Utagawa Toyokuni I has long been an enigmatic figure in the history of Ukiyo-e. He has been labeled as an eclectic artist by both Japanese and Western critics because he borrowed the style of others at random. Although the last years of his career were spent in turning out coarse and decadent caricatures of his former efforts, he was nonetheless, a man of considerable talent who, for a short time, held together a great but declining tradition. Between his earliest period when he established a reputation as a versatile imitator and his later years when his talent disintegrated to such a low degree, Toyokuni I produced a body of work containing many of the finest, most notable designs in the history of Ukiyo-e.

I would choose to see him as the last great master of what could be called the Grand Style of courtesan and actor print design. The Grand Style refers to that large body of psychological portraits of Kabuki actors beginning with the late Torii artists and continuing with Buncho, Shunsho, Shunko, Shun'ei, Enkyo, Sharaku, Toyokuni I, and Kunimasa. During this time, the actor portrait began to lose the idealistic flavor of the Primitive period, characterized by such artists as Masanobu and Toyonobu, and took on a new sense of dramatic presence and realism. It became possible to identify certain actors by their facial features, especially in the bust portraits of Sharaku. The Grand Style developed in courtesan prints with the tall, languid, semi-realistic figures fostered by Kiyonaga and continued by Utamaro with his individualized portraits of beautiful women. Choki, Eishi, Eisho, Eisui, Shunman, Shucho, Shuncho and Toyokuni I maintained the Grand Style with variations on the styles of these two masters up to the beginning of the 19th century. With the noted exceptions of Kiyonaga and Toyokuni I, who were gifted in depictions of both actors and courtesans, most of these artists worked primarily in either one or the other tradition.

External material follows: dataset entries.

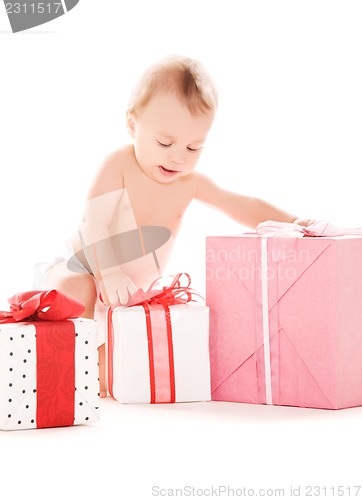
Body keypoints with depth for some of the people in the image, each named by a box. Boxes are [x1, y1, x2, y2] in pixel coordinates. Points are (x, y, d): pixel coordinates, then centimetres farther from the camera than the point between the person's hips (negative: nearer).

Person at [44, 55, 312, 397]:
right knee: (74, 290, -36)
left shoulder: (190, 182, -6)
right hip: (85, 271, -6)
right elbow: (95, 224, -31)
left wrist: (296, 222, -20)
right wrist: (108, 274, -46)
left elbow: (245, 208, -4)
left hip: (137, 289, 6)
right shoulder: (118, 166, -22)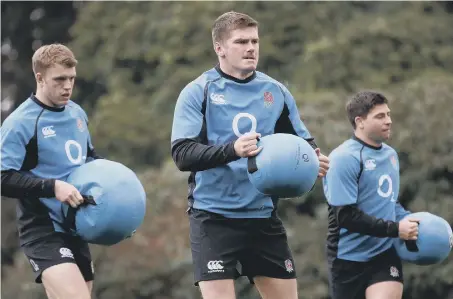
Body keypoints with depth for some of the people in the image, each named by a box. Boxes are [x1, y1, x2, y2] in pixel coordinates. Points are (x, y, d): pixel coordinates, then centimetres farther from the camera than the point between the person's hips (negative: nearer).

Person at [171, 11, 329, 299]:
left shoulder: (276, 91, 8)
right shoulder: (198, 92, -4)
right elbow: (182, 153, -14)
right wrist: (231, 150, -30)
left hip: (264, 217, 5)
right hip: (214, 217, -5)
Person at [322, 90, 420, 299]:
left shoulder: (390, 154, 11)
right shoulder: (344, 159, -15)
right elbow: (346, 216, -22)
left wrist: (408, 221, 5)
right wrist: (395, 229, -22)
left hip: (386, 253, 5)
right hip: (349, 258, -5)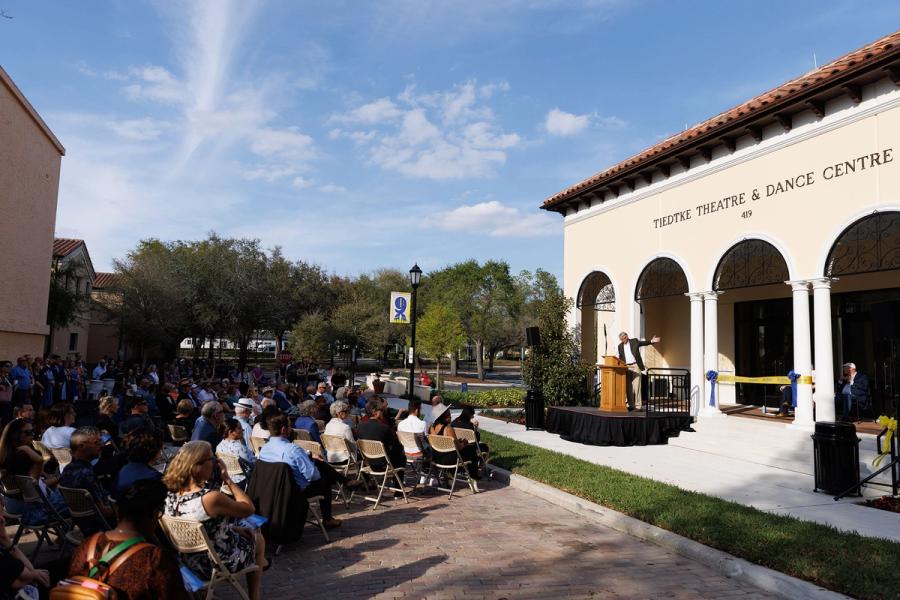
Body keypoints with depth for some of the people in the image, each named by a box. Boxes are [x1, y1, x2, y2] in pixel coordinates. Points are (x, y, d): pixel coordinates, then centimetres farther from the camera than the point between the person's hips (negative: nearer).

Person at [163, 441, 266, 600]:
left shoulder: (171, 494, -11)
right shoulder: (211, 497, -35)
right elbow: (248, 509, -19)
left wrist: (234, 528, 5)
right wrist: (227, 479, -16)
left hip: (189, 560, 7)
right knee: (257, 538, 22)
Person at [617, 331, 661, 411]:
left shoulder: (634, 341, 5)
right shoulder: (620, 346, 14)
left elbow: (644, 343, -5)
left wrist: (652, 341, -22)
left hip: (635, 366, -4)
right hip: (626, 367, 4)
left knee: (636, 386, -8)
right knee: (628, 387, 4)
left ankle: (638, 406, -7)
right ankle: (631, 405, 13)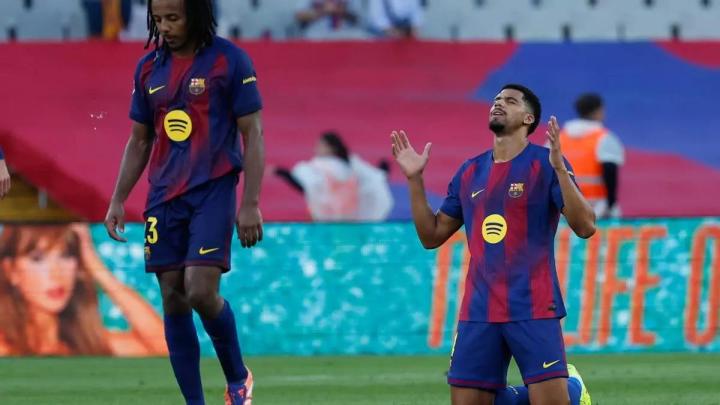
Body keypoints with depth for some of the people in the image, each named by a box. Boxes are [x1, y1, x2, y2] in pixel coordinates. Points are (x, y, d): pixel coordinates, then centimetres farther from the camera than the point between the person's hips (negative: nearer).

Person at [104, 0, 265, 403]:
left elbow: (253, 134, -5)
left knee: (201, 291, -16)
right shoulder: (149, 68, 10)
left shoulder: (230, 61, -5)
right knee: (173, 301, 0)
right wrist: (118, 200, 11)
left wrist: (251, 203, -11)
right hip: (164, 197, 5)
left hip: (213, 190, -5)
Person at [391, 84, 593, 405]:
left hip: (533, 309, -5)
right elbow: (431, 236, 18)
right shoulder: (469, 172, 13)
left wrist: (559, 168, -22)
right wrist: (414, 179, 9)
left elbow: (585, 227, -12)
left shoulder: (545, 164, -2)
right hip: (478, 313, 5)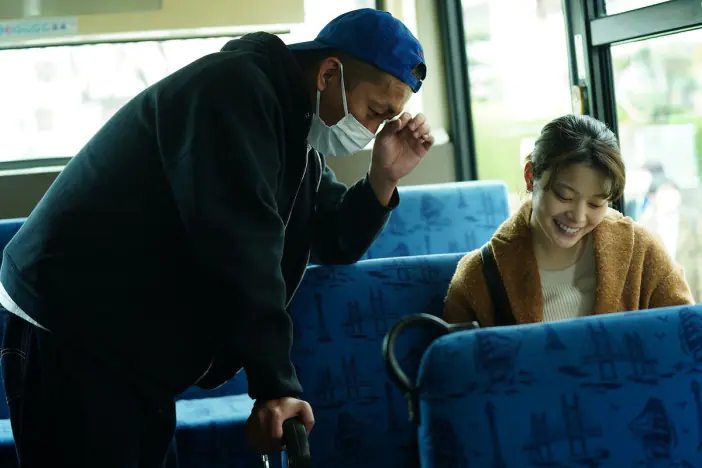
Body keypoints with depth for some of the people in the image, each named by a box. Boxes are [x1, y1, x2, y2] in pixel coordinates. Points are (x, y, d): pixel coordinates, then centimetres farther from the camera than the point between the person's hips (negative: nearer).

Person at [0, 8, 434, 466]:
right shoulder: (235, 89, -19)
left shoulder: (297, 133, 11)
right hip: (73, 338, -10)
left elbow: (336, 241, 15)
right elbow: (239, 245, -28)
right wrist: (275, 383, -29)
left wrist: (384, 178, -4)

Born in Edo in 1769, Toyokuni was the son of a woodcarver who made puppets and dolls. Growing up in this environment, he was probably stimulated by the activity of craftsmen and their tools. As a youth, he was apprenticed to Toyoharu, founder of the Utagawa school, who was a great exponent of uki-e (scenes in western perspective). Many of Toyokuni's early triptychs of interior scenes of the Yoshiwara reveal his sound understanding of this technique.

illustration 1

As an aspiring young artist, Toyokuni found himself in a position similar to that of the mannerists in Italy after Michelangelo. The great artistic and technical innovations had either come to pass or were immanent.